En fin d'après-midi, c'est Héloïse Letissier alias Christine and the Queens qui nous attirait au pied de la grande scène pour la première fois depuis l'entame du festival limbourgeois. Cette Main Stage du Pukkel et sa progra, c'est un peu notre triangle des Bermudes, dont on n'ose s'approcher de peur de s'égarer. Un pari osé cependant pour la chanteuse française, face à ce public majoritairement flamand qui connait peu sa langue et à peine sa musique. Les yeux plissés, les épaules écarlates et le front brillant, Christine n'est pas une fille du soleil, c'est assez évident. Mais elle danse comme une déesse, ce qui rattrape le coup aisément. Elle plaisante, alterne l'anglais et le français, assume son show à 100%, tout comme sa très forte personnalité. Lorsqu'elle entame son désormais fameux mash-up du "Paradis perdu" de Christophe et du "Heartless" de Kanye West, on reprend notre souffle... Mais le résultat est sublime, et le temps se suspend dans la plaine pour ce moment de grâce. Tous n'ont pas compris. Mais ce fut magnifique, et il y eut même quelques claquements de paumes nourris.

La récente association des rockeurs écossais de Franz Ferdinand avec la légende californienne Sparks nous avait plutôt séduits sur disque. Il était donc légitime d'aller voir ce que FFS donnait en était en piste. Si l'ambiance de la Marquee était au beau fixe, nous peinions à entrer dans la danse. Certes, il y eut quelques tours réussis et d'applaudissements accueillis, dont le fameux "When Do I get to Sing My Way" des seconds et l'incontournable "Take Me out" des premiers. Dans l'intervalle, Ron Mael comme à son habitude n'a pas bronché derrière son clavier, son frangin Russel s'est un peu dandiné, et nous nous sommes un chouilla ennuyés devant ce supergroupe sympathique mais aux accents un tantinet datés.

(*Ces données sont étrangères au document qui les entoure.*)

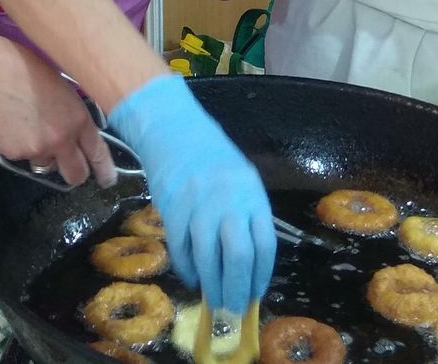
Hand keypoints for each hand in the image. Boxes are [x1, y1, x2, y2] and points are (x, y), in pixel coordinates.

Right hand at [0, 42, 116, 187]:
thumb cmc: (25, 68)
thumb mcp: (63, 88)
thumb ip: (73, 114)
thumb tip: (79, 132)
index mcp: (78, 119)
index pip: (98, 154)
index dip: (105, 171)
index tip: (107, 179)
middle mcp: (61, 140)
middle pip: (76, 175)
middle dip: (75, 173)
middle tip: (70, 165)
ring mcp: (36, 149)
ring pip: (46, 165)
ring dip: (44, 155)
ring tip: (30, 128)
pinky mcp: (12, 154)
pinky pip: (23, 158)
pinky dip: (20, 147)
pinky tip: (12, 125)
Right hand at [107, 74, 274, 314]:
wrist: (174, 130)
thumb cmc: (210, 157)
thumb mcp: (240, 180)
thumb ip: (246, 215)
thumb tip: (248, 263)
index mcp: (252, 194)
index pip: (265, 244)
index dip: (262, 275)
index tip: (257, 293)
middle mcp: (229, 201)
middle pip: (239, 257)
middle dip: (238, 289)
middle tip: (234, 308)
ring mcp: (199, 206)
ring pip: (209, 258)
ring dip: (212, 286)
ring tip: (214, 301)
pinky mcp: (172, 209)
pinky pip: (182, 249)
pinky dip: (187, 269)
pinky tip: (192, 278)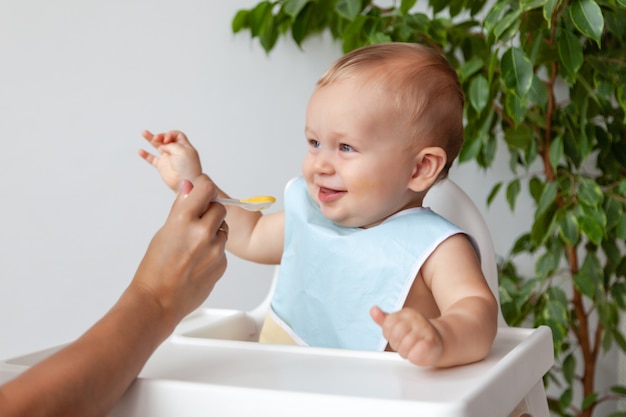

Direction la Wablief? donc, pour goûter au garage excité de tripots mal famés de la jolie fratrie de Fat White Family. Délicieusement tribal, bestial, frontal... et joyeusement barré. La réputation des Anglais les précède, forts de prestations sans filtre ni ceinture de sécurité, entre nudité impromptue et goût certain pour la sauvagerie sans retenue. Cette fois à sept sur les planches, s'ils furent bons, les gaillards furent aussi plutôt modérés. Nombril – seulement nombril – à l'air, leur épique chanteur et leader Lias Saoudi a tout de même ondulé comme un serpent fou défoncé et transmis l'énergie à un public ravi .Une belle balade déglinguée dont on ressorti trempés mais charmés.

Enfin vint le moment de notre bal masqué préféré... Celui des géniaux SuédoisGoat, délicieusement psyché, qui derrière leurs loups font ce qu'il nous plait. A l'AB déjà, leur carnaval tournoyant nous avait bien scotchés et depuis nos chevilles de les revoir s'impatientaient. Dès les premiers accords de grattes, l'on sut que rien n'avait changé. Entre percussions hypnotiques et incantations shamaniques, le groupe assure en tous points et ne tarde pas à nous entraîner. Loin, très loin... Des glorieuses seventies du rock aux rythmiques de l'Afrique, sans jamais lever le pied. Impressionnants d'endurance et de précision, les musiciens de Goat font tournoyer leurs deux chanteuses et maîtresses de cérémonie débordantes d'énergie. Une heure de transe dont on ressortit lessivés, et nos hôtes sur la première marche d'un podium dont il sera ardu de les détrôner.